Oui, malheureusement.  

Raison principale pour laquelle je n'utilise plus ces services de streaming, vraiment bien par ailleurs pour l'aspect découverte "sans risque" d'artistes connexes à nos artistes préférés, mais les changements (de licences, apparemment ?) fréquents empêchant d'écouter du jour au lendemain des morceaux ou albums qu'on avait apprécié m'horripilent personnellement.


Ça, couplé aux albums de temps en temps incomplets (là aussi pour des problèmes de licence semble-t-il...) et au fait de ne pas posséder sa musique (ce qui veut dire abonnement _ad vitam aeternam..._ ) m'a poussé à reconsidérer l'usage de ces services.

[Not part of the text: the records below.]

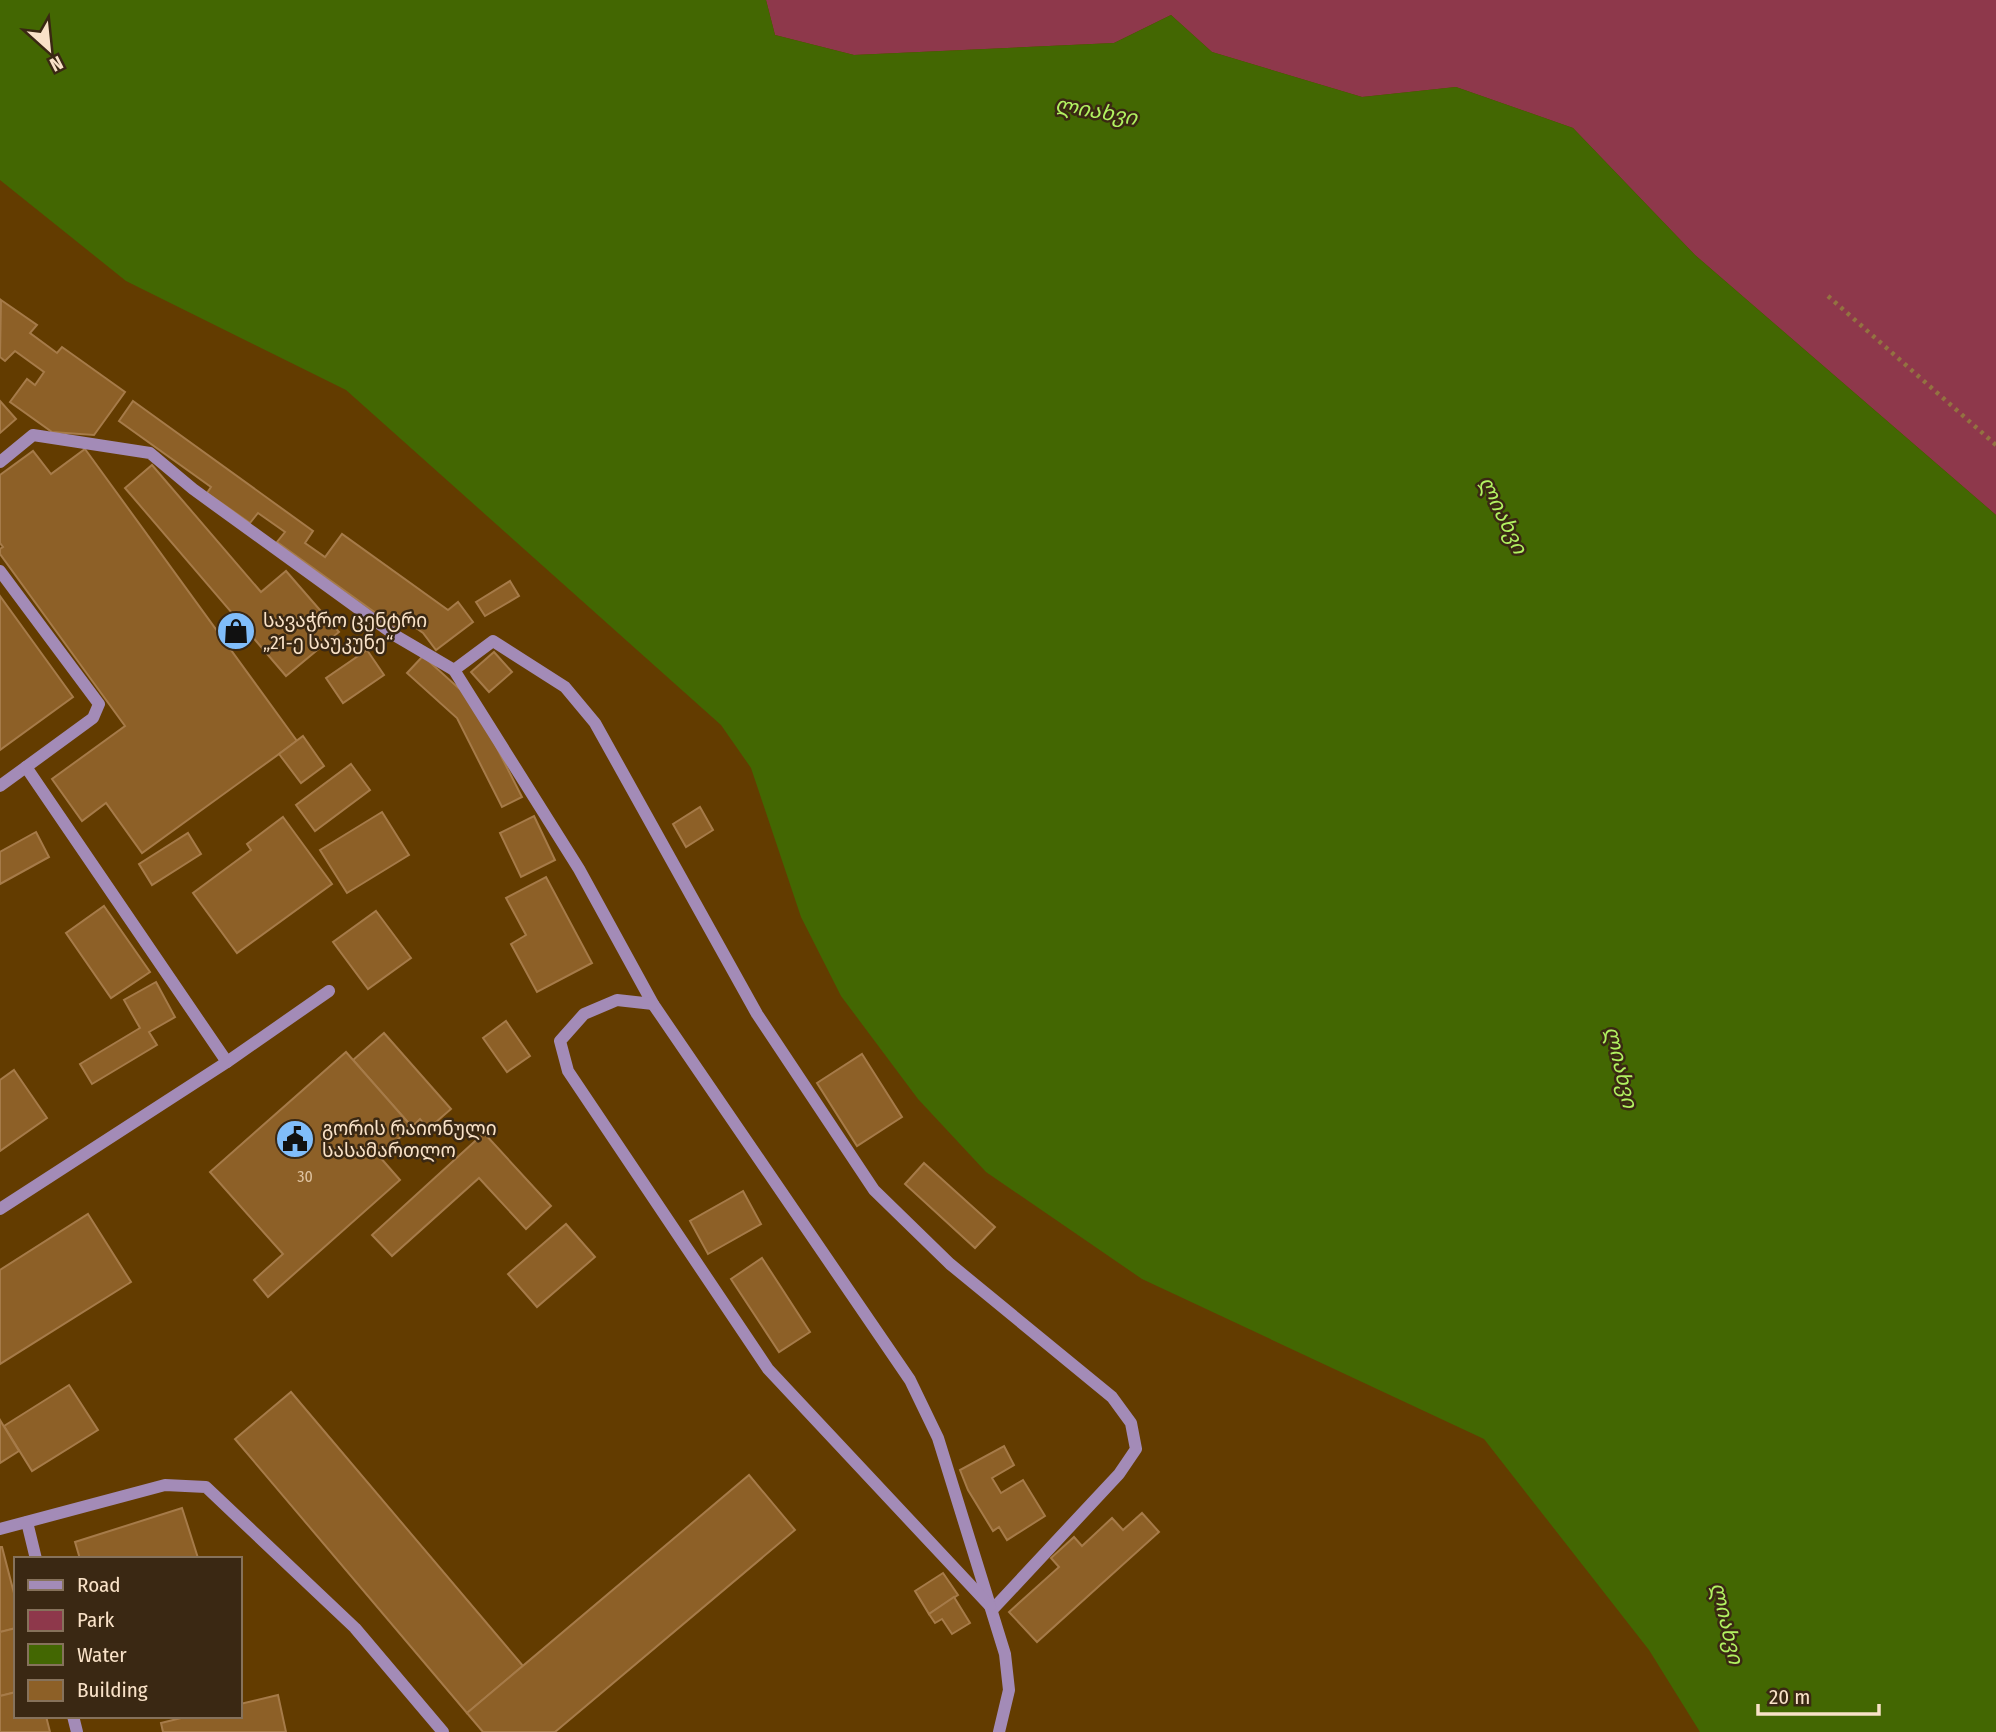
<svg xmlns="http://www.w3.org/2000/svg" width="1996" height="1732" font-family="'Fira Sans Condensed','Noto Sans Georgian',sans-serif">
	<style>
		.green { fill: #8e384b }
		.water { fill: #436702 }
		.building { fill: #8d6027; stroke: #a67b49; stroke-width: 2 }
		.lines { fill: none; stroke-linecap: round; stroke-linejoin: round }
		.path { stroke: #937241; stroke-width: 4.5; stroke-dasharray: 3.5 5; stroke-linecap: butt }
		.minor { stroke: #a38bb7; stroke-width: 12 }
		.labels { text-anchor: middle; dominant-baseline: central; stroke-width: 5; stroke-linejoin: round; paint-order: stroke }
		.number-label { font-size: 16px; fill: #dec2a0 }
		.poi-label { font-size: 19px; fill: #f9e2c8; stroke: #3a2813; text-anchor: start }
		.water-label { font-size: 21px; font-style: italic; fill: #b2f261; stroke: #3a2813 }
	</style>
	<rect width="100%" height="100%" fill="#633c00"/>
	<polygon class="green" points="766,0 1996,0 1996,515 1695,255 1573,128 1456,87 1362,97 1212,52 1171,15 1114,43 854,55 775,35"/>
	<polygon class="water" points="0,0 766,0 775,35 854,55 1114,43 1171,15 1212,52 1362,97 1456,87 1573,128 1695,255 1996,515 1996,1732 1700,1732 1649,1650 1484,1439 1142,1279 986,1172 918,1099 841,996 801,917 751,768 721,725 346,390 126,281 0,180"/>
	<g class="building">
		<polygon points="1,300 37,325 30,333 57,353 62,347 125,392 94,435 52,432 10,402 27,379 35,385 44,372 15,351 5,361 0,357"/>
		<polygon points="0,401 16,419 0,433"/>
		<polygon points="133,401 313,531 305,543 325,557 342,534 448,610 458,602 473,622 436,650 423,633 405,620 398,629 277,542 285,532 258,513 250,523 207,493 211,487 119,421"/>
		<polygon points="85,449 297,741 142,853 106,803 82,821 52,779 125,726 0,554 0,549 3,547 0,543 0,475 33,451 51,474"/>
		<polygon points="152,465 261,592 286,571 339,632 286,676 125,488"/>
		<polygon points="510,581 519,596 485,616 476,602"/>
		<polygon points="0,596 73,697 0,750"/>
		<polygon points="367,650 384,675 343,703 326,678"/>
		<polygon points="494,652 512,672 489,692 471,672"/>
		<polygon points="423,656 473,701 522,797 502,807 457,718 407,673"/>
		<polygon points="303,736 324,766 301,783 279,754"/>
		<polygon points="351,764 370,790 315,831 296,805"/>
		<polygon points="700,807 713,830 686,847 673,824"/>
		<polygon points="382,812 409,855 347,893 320,850"/>
		<polygon points="534,816 555,860 521,877 500,833"/>
		<polygon points="283,817 332,884 237,953 193,893 251,850 247,844"/>
		<polygon points="36,832 49,857 0,884 0,852"/>
		<polygon points="188,833 201,854 152,885 139,864"/>
		<polygon points="546,877 592,963 537,992 511,944 526,935 506,898"/>
		<polygon points="104,906 150,972 111,998 66,933"/>
		<polygon points="376,911 411,958 368,989 333,942"/>
		<polygon points="156,982 175,1017 149,1032 157,1045 92,1084 80,1064 140,1028 124,1000"/>
		<polygon points="506,1021 530,1056 507,1072 483,1038"/>
		<polygon points="384,1033 451,1109 428,1129 420,1119 412,1127 353,1060"/>
		<polygon points="346,1052 412,1127 379,1156 400,1180 268,1297 254,1280 283,1254 210,1172"/>
		<polygon points="862,1054 902,1117 857,1146 817,1083"/>
		<polygon points="14,1070 47,1118 0,1151 0,1080"/>
		<polygon points="484,1133 551,1206 526,1229 479,1178 392,1256 372,1235"/>
		<polygon points="924,1163 995,1227 975,1248 905,1184"/>
		<polygon points="743,1191 761,1224 708,1254 690,1221"/>
		<polygon points="88,1214 131,1282 0,1364 0,1270"/>
		<polygon points="566,1224 595,1257 537,1307 508,1274"/>
		<polygon points="762,1258 810,1332 779,1352 731,1279"/>
		<polygon points="69,1385 98,1430 32,1471 4,1426"/>
		<polygon points="291,1392 523,1666 467,1713 235,1439"/>
		<polygon points="0,1420 19,1451 0,1463"/>
		<polygon points="1004,1446 1014,1465 992,1478 1001,1493 1023,1480 1045,1516 1007,1540 999,1527 993,1531 968,1490 960,1470"/>
		<polygon points="749,1475 795,1530 555,1732 483,1732 467,1713"/>
		<polygon points="182,1508 198,1558 80,1559 75,1542"/>
		<polygon points="1142,1513 1159,1532 1037,1642 1009,1612 1059,1567 1051,1558 1074,1537 1082,1546 1112,1518 1123,1530"/>
		<polygon points="0,1547 2,1547 16,1601 16,1628 0,1632"/>
		<polygon points="943,1573 958,1595 929,1614 915,1591"/>
		<polygon points="954,1597 970,1623 952,1634 942,1619 935,1623 929,1614"/>
		<polygon points="16,1628 16,1692 0,1696 0,1632"/>
		<polygon points="16,1692 16,1716 46,1716 50,1732 0,1732 0,1696"/>
		<polygon points="278,1695 286,1732 163,1732 161,1723 189,1716 240,1716 240,1704"/>
	</g>
	<g class="lines">
		<polyline class="path" points="1828,296 1996,445"/>
		<g class="minor">
			<polyline points="0,462 33,435 150,453 193,489 396,636 454,670 493,641 565,687 595,723 757,1014 874,1190 950,1264 1112,1397 1131,1423 1136,1449 1119,1474 993,1609"/>
			<polyline points="0,571 99,704 93,718 0,786"/>
			<polyline points="454,670 579,869 653,1004 910,1380 938,1438 1005,1654 1009,1690 999,1732"/>
			<polyline points="26,767 227,1062"/>
			<polyline points="653,1004 617,1000 584,1014 560,1041 568,1071 768,1369 990,1606"/>
			<polyline points="0,1209 227,1062 329,991"/>
			<polyline points="27,1522 36,1559"/>
			<polyline points="0,1529 165,1485 206,1487 355,1628 443,1732"/>
			<polyline points="73,1716 77,1732"/>
		</g>
	</g>
	<defs>
		<symbol id="shop-disc" viewBox="-11 -11 22 22"><circle r="9.5" fill="#80bdfa" stroke="#3a2813"/><path d="M-5-2.5h2.3a2.7 3.5 0 0 1 5.4 0H5L5.5 6h-11ZM-1.5-2.5h3a1.5 2.3 0 0 0-3 0Z" fill="#111"/></symbol>
		<symbol id="civic-disc" viewBox="-11 -11 22 22"><circle r="9.5" fill="#80bdfa" stroke="#3a2813"/><path d="M-.6-6.5H3V-4.5H.6V-3L4-1V1h2V6H-6V1h2V-1L-.6-3ZM-1.2 2.5V6h2.4V2.5Z" fill="#111"/></symbol>
	</defs>
	<g fill-rule="evenodd">
		<use href="#shop-disc" x="214" y="609" width="44" height="44"/>
		<use href="#civic-disc" x="273" y="1117" width="44" height="44"/>
	</g>
	<g class="labels">
		<g class="number-label">
			<text x="305" y="1176">30</text>
		</g>
		<g class="poi-label">
			<text x="263" y="620">სავაჭრო ცენტრი<tspan x="263" dy="22">„21-ე საუკუნე“</tspan></text>
			<text x="322" y="1128">გორის რაიონული<tspan x="322" dy="22">სასამართლო</tspan></text>
		</g>
		<g class="water-label">
			<text transform="translate(1096 111) rotate(10)">ლიახვი</text>
			<text transform="translate(1503 515) rotate(64)">ლიახვი</text>
			<text transform="translate(1621 1067) rotate(77)">ლიახვი</text>
			<text transform="translate(1727 1623) rotate(77)">ლიახვი</text>
		</g>
	</g>
	<rect x="14" y="1557" width="228" height="161" fill="#3a2813" stroke="#86725b" stroke-width="2"/>
	<rect x="28" y="1580" width="35" height="10" fill="#a38bb7" stroke="#86725b" stroke-width="2"/>
	<text x="77" y="1592" font-size="21" fill="#f9e2c8">Road</text>
	<rect x="28" y="1610" width="35" height="21" fill="#8e384b" stroke="#86725b" stroke-width="2"/>
	<text x="77" y="1627" font-size="21" fill="#f9e2c8">Park</text>
	<rect x="28" y="1644" width="35" height="21" fill="#436702" stroke="#86725b" stroke-width="2"/>
	<text x="77" y="1662" font-size="21" fill="#f9e2c8">Water</text>
	<rect x="28" y="1680" width="35" height="21" fill="#8d6027" stroke="#86725b" stroke-width="2"/>
	<text x="77" y="1697" font-size="21" fill="#f9e2c8">Building</text>
	<g transform="translate(49 49) rotate(153)" stroke="#3a2813" stroke-width="5" paint-order="stroke">
	<path d="M0-5L12 26L0 18L-12 26Z" fill="#f9e2c8"/>
	<text y="-10" font-size="19" font-weight="bold" text-anchor="middle" fill="#f9e2c8">N</text>
	</g>
	<path d="M1758 1704v10h121v-10" fill="none" stroke="#f9e2c8" stroke-width="3.5"/>
	<text x="1769" y="1704" font-size="21" fill="#f9e2c8" stroke="#3a2813" stroke-width="5" paint-order="stroke">20 m</text>
</svg>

Voilà pour mon retour perso.  
@+,
Laurent aka Tartiflette


----------



## hautelfe (21 Juillet 2013)

J'utilise Deezer, personnellement.
Mais pas en streaming, en téléchargement.
Du coup, j'ai bien du 320kbps, même si il y a beaucoup de 256kbps.

J'utilise Deezer parce que j'ai un forfait orange. Deezer devient donc plus intéressant.


----------



## frolick10 (21 Juillet 2013)

The3DCie a dit:


> Oui, malheureusement.
> 
> Raison principale pour laquelle je n'utilise plus ces services de streaming, vraiment bien par ailleurs pour l'aspect découverte "sans risque" d'artistes connexes à nos artistes préférés, mais les changements (de licences, apparemment ?) fréquents empêchant d'écouter du jour au lendemain des morceaux ou albums qu'on avait apprécié m'horripilent personnellement.



Ok, pas de regret pour Spotify du coup 

Je compte faire un tour du coté d itunes match... On verra à l'usage...


----------



## steinway (21 Juillet 2013)

fabremi a dit:


> Bonjour à tous, je me tâte à franchir le pas sur le streaming, je souhaiterais avoir votre avis, vos préférence sur spotify et deezer en premium.
> 
> Pourquoi vous avez choisis l'un et pas l'autre ? Quel avantage a l'un ou l'autre ? Ou alors est il mieux d'avoir iTunes Match ?
> 
> Merci pour vos réponses et de m'éclairer car je suis un peu perdu



Bonjour,

Pour ma part, j'ai pris qobuz sans hésiter. La première raison est la qualité des fichiers musicaux ; studio master si on les achète mais surtout streaming en Flac 16 / 44.1 sur mac ou sur PC et dans quelques jours sur iOS (l'app est en beta test actuellement.)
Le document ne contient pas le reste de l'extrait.